American Horror Story: El terror desbocado es cosa de locos

La nueva serie de Ryan Murphy, creador de Nip/Tuck y Glee, es uno de los estrenos que más expectativas había creado, gracias en gran parte a unas promos crípticas, que mostraban poco o nada de lo que podía ofrecer el producto final pero que resultaban visualmente arrolladoras. En realidad la trama de la serie es bastante tópica: una familia se muda a una casa con un largo historial de muertes violentas y sucesos extraños. Evidentemente la estancia en su nuevo hogar no será tan bonito como tenían calculado. A las extrañas presencias de la casa y vecinos siniestros se suma la negativa y desequilibrada carga psicológica de los personajes: Un matrimonio en crisis tras un aborto de ella y una infidelidad de él, con una hija adolescente, rebelde y con ciertas tendencias suicidas a la que le hacen bulling en su nuevo colegio. Un caldo de cultivo que recuerda, salvando las distancias, a El resplandor del gran Stanley Kubrick, incluidos los fantasmas de dos gemelos que danzan por la casa.
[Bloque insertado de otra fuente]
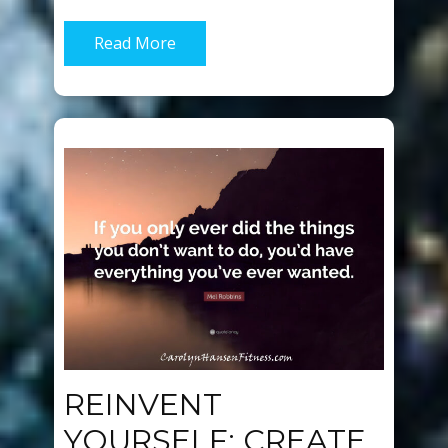
Read More
REINVENT
YOURSELF: CREATE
Como ya se intuía en las promos de la serie, ésta entra por los ojos. Ryan Murphy tira de ángulos de cámara antinaturales y un montaje huracanado en el que pocos planos duran más de cinco segundos, realizando incluso saltos sobre el mismo plano, para crear una sensación de incomodidad en el espectador por momentos angustiosa. Visiones de seres extraños que apenas duran un segundo, flashes de personajes que no deberían estar ahí, elementos sexuales como un traje de látex, y la típica música estridente son otras vías a las que recurre la serie para crear la atmósfera bizarra. Ninguna de estas técnicas es realmente novedosa y en el fondo son bastante efectistas, pero también realmente efectivas.

El episodio piloto sirve para poco más que presentar las tramas y personajes principales –con un destacable nivel de los actores principales y secundarios, especialmente destacable la presencia de Frances Conroy (A dos metros bajo tierra) y su perturbador personaje-, pero si engancha al espectador es sobre todo por el ya mencionado efectista despliegue visual. Queda por ver cómo se desarrollará la, por ahora, tópica trama, si ganará chicha o se quedará como excusa para seguir con los fuegos artificiales. Pero los fuegos artificiales son eso, artificiales, y pueden aguantar uno o dos capítulos, pero no doce. Habrá que seguir como madura la serie para ver si explota en todo su potencial o por lo contrario se queda como un producto bonito pero vacío. El piloto se queda en la encrucijada.